Quoted passage |
Keep in mind this does not relate to staying true to the mature of the specific song as John mentioned above, it is basically an exercise, but here is one way way one way I have practiced and taught people to incorporate this method:

Play a very simple song, starting with only one chord, say a G.  Improvise using the G major scale. One the first beat of each measure play a G chord tone.  Do not fail to use a chord tone!  On the rest of the beats play other scale tones, in a more or less linear ascending or descending pattern.  For example on the first beat play a G note, hold it for the first and second beats, then on the third beat play an A note, then a B on the forth beat.  The A and B lead our ear up towards the next event, a chord tone on the next downbeat.  On the downbeat of the next measure pick a close by chord tone, it could be the B again or the D note.  Play the new chord tone, holding it for the first and second beats then move up or down, more or less in a linear fashion through the scale  on the third and fourth beats.  This rhythmic phrase I have created actually causes your ear to be lead to the downbeat of the next measure.  In essence the phrase stars on the third beat leading to the downbeat.  If you analyze most vocal phrasing you find that the rhythmic lines tend to start in the middle of measure and end on the downbeat of another measure , where often a chord tone is sustained to give it extra musical weight.

Once you are comfortable with the one chord song add a second chord such as the V chord D in the key of G.  Play two measures of each chord.  When you switch to the D chord you switch to the D chord tones as your "target" note for the downbeat of each measure.  Once you are comfortable switching back and forth you can vary the rhythmic phrasing and add new chords, etc.

----------


## John McGann

> Do you think it is worthwhile to go beyond the ability to find/play a given arpeggio, to being able to play it instantly, anywhere on the fretboard, while moving through common chord progressions? Or is just a basic knowledge/facility adequate?


Yes, more than worthwhile- that's what "knowing your chords/arpeggios" is- to be able to get at those notes, not one at a time, but as complete units, in response to the chord of the moment. Jedi level stuff (going beyond the one-octave scale concept into jazz harmony) is superimposing, i.e. Dm maj7 9 sound on a G7 chord to get the G lydian b7 sound (D F A C# or 5 b7 9 #11 13)...so the fundamental understanding of triads is essential before moving into the "upstairs" piece of the harmony, not played as incidental scale tones, but as chord tone extensions.

As you get to know the fingerboard better (and let's face it, that's a very finite task- there's only seven notes* in all of music, right?), they'll light up like little LED's in your mind....and you'll HEAR them as well as SEE them, with dedicated practice and a little theory knowledge (knowing how to spell chords).

* eight if you split string like Jesse.  :Laughing:  Rimshot, thanks very much, I'll be here all week...

----------


## Mike Bunting

> Here is an example of a standard fiddle tune I broke down. Of 62 notes played (through the first ending) 31 of them are chords tones.  In all measures (except the turnaround measure with the G in it) each of the "strongest" beats (1st and third) has a chord tone on it.  Most measures have a chord tone on all 4 beats and a passing tone on the "ands" or the upbeats of each notes.  The turnaround is kind of whacky, as a C major arpeggio (or partial pentatonic lick) is played over the G chord.  This is clearly "wrong" according to my definition of The Right Note at the Right Time, but happens occasionally in fiddle tunes, the tonic arpeggio is used to finish the end of a phrase.

Extracted information |
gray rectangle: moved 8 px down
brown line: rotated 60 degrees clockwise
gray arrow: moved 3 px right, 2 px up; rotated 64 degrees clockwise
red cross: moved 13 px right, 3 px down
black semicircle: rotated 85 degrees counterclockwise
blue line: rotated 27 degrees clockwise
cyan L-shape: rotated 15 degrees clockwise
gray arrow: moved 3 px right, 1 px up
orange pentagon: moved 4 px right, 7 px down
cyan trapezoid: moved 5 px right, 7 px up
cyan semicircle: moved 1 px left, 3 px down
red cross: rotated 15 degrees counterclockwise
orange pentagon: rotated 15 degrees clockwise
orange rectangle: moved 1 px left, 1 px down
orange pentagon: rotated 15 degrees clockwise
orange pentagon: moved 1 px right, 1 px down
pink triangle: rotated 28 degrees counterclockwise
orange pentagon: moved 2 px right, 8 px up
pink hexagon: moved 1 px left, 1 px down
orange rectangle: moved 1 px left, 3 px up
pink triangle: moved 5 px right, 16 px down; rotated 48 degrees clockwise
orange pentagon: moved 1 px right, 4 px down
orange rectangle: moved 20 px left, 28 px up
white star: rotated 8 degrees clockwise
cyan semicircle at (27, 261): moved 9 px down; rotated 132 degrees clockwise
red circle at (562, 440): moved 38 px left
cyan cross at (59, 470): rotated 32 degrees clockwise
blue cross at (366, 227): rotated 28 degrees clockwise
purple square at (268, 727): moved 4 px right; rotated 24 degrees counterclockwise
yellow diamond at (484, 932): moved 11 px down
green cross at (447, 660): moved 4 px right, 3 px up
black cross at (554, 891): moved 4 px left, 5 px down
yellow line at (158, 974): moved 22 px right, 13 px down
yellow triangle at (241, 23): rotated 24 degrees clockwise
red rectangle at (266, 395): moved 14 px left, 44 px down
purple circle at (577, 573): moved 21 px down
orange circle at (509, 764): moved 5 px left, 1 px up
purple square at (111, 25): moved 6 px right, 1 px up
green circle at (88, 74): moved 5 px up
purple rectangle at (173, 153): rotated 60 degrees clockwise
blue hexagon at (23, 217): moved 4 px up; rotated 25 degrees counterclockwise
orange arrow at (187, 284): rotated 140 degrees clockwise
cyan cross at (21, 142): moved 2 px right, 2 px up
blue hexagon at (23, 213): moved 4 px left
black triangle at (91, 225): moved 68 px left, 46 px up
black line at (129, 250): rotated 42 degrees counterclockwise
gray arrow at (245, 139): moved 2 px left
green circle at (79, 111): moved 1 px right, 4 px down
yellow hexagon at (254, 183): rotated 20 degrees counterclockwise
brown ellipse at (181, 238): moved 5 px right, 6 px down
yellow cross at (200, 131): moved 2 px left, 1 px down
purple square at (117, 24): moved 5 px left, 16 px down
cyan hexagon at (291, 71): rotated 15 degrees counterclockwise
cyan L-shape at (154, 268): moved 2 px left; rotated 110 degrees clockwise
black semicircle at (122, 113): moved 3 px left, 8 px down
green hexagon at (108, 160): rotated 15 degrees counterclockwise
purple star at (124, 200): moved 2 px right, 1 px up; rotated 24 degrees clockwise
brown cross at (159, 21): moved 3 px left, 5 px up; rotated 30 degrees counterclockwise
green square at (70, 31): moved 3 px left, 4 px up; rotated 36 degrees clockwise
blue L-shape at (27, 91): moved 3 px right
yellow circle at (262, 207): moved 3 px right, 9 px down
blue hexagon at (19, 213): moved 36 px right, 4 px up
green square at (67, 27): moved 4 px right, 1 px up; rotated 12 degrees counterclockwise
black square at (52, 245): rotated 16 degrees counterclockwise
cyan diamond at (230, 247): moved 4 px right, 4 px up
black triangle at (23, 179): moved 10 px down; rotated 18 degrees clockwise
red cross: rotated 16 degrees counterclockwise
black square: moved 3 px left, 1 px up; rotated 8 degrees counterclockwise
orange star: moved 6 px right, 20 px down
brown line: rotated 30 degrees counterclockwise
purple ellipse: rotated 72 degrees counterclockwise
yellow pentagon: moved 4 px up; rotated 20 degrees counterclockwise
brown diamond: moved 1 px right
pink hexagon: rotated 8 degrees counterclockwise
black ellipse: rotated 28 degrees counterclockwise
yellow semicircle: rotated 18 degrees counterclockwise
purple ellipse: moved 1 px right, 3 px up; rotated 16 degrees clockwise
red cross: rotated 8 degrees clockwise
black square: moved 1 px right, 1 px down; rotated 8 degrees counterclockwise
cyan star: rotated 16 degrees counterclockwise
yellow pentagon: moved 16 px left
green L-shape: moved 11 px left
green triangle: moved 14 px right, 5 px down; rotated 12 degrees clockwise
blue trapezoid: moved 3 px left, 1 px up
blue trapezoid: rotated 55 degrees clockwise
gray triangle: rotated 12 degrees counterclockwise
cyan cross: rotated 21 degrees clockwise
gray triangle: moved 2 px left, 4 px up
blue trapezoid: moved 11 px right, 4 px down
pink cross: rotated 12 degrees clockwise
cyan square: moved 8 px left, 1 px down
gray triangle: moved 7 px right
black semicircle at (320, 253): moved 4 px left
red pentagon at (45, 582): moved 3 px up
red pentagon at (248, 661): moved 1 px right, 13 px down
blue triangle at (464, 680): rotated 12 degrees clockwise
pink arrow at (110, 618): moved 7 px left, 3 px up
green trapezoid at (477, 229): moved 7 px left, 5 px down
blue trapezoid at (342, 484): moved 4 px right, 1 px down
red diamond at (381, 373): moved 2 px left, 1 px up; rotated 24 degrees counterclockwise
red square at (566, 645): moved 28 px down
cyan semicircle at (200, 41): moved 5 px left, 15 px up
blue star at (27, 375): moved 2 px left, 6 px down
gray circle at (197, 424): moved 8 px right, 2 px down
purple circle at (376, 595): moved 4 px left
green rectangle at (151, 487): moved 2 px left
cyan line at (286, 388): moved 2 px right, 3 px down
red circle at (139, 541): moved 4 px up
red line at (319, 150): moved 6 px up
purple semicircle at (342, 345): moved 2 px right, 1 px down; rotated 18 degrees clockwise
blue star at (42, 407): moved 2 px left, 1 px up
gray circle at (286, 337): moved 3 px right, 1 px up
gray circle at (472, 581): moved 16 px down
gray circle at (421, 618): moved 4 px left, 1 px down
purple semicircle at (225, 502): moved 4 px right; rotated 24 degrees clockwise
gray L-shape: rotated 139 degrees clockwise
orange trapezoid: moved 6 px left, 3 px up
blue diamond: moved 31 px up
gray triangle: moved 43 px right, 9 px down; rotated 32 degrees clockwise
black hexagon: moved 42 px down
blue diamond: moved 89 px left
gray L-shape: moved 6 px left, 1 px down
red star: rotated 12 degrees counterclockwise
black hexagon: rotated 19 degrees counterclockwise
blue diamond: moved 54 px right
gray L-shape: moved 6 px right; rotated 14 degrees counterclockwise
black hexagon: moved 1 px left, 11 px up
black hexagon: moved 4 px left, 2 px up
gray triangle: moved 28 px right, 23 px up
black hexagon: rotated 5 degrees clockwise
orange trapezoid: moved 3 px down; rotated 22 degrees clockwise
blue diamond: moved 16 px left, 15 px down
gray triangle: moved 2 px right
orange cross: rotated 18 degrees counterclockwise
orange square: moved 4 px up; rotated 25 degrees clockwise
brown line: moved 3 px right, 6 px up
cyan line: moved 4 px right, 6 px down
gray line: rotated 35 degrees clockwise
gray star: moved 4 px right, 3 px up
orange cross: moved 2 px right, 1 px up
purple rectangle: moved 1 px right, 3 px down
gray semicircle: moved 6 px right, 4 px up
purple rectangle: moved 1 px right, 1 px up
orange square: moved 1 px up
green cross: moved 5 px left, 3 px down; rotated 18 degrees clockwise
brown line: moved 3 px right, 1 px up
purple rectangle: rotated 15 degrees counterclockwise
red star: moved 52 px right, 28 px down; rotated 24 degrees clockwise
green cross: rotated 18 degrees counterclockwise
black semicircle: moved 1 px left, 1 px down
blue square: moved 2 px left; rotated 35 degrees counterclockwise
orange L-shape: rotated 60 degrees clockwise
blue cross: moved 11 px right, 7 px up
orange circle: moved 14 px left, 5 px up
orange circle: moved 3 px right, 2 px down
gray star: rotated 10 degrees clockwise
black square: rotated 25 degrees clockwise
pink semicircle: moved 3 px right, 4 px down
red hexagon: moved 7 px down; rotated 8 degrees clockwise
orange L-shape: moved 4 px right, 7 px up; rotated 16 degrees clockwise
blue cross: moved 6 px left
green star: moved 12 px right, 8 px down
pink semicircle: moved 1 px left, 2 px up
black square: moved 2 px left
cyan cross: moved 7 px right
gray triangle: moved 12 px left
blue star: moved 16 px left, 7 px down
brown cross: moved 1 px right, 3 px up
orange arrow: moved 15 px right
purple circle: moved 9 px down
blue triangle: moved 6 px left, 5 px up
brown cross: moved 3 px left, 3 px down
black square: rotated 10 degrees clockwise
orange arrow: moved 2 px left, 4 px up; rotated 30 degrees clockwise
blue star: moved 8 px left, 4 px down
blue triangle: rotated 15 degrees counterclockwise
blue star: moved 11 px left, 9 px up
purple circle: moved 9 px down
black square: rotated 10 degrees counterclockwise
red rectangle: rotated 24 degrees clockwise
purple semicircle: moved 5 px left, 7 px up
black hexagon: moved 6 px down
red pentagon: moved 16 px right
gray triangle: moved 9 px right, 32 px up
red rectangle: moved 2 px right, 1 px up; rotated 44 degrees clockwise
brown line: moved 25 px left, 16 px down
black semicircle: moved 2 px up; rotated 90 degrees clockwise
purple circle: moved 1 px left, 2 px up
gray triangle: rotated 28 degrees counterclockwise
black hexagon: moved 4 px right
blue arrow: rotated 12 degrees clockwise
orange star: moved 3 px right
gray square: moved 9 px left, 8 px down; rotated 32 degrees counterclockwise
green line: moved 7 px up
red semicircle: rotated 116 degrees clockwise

Task instructions |
(a) Answer these about the forum thread on chord tones, each on its own line:
(i) In the one-chord exercise, on which beat of each measure must a chord tone be played?
(ii) What chord is suggested as the second one to add?
(iii) In the fiddle tune that was broken down, how many of the 62 notes are chord tones?
(b) Repeat word for word the part of the forum thread on chord tones starting with "As you get to" and going on through "here all week...".
The items have nothing to do with what you're asked to do here.

Outputs |
(a)
(i) The first beat
(ii) D, the V chord in the key of G
(iii) 31

(b)
As you get to know the fingerboard better (and let's face it, that's a very finite task- there's only seven notes* in all of music, right?), they'll light up like little LED's in your mind....and you'll HEAR them as well as SEE them, with dedicated practice and a little theory knowledge (knowing how to spell chords).

* eight if you split string like Jesse.  :Laughing:  Rimshot, thanks very much, I'll be here all week...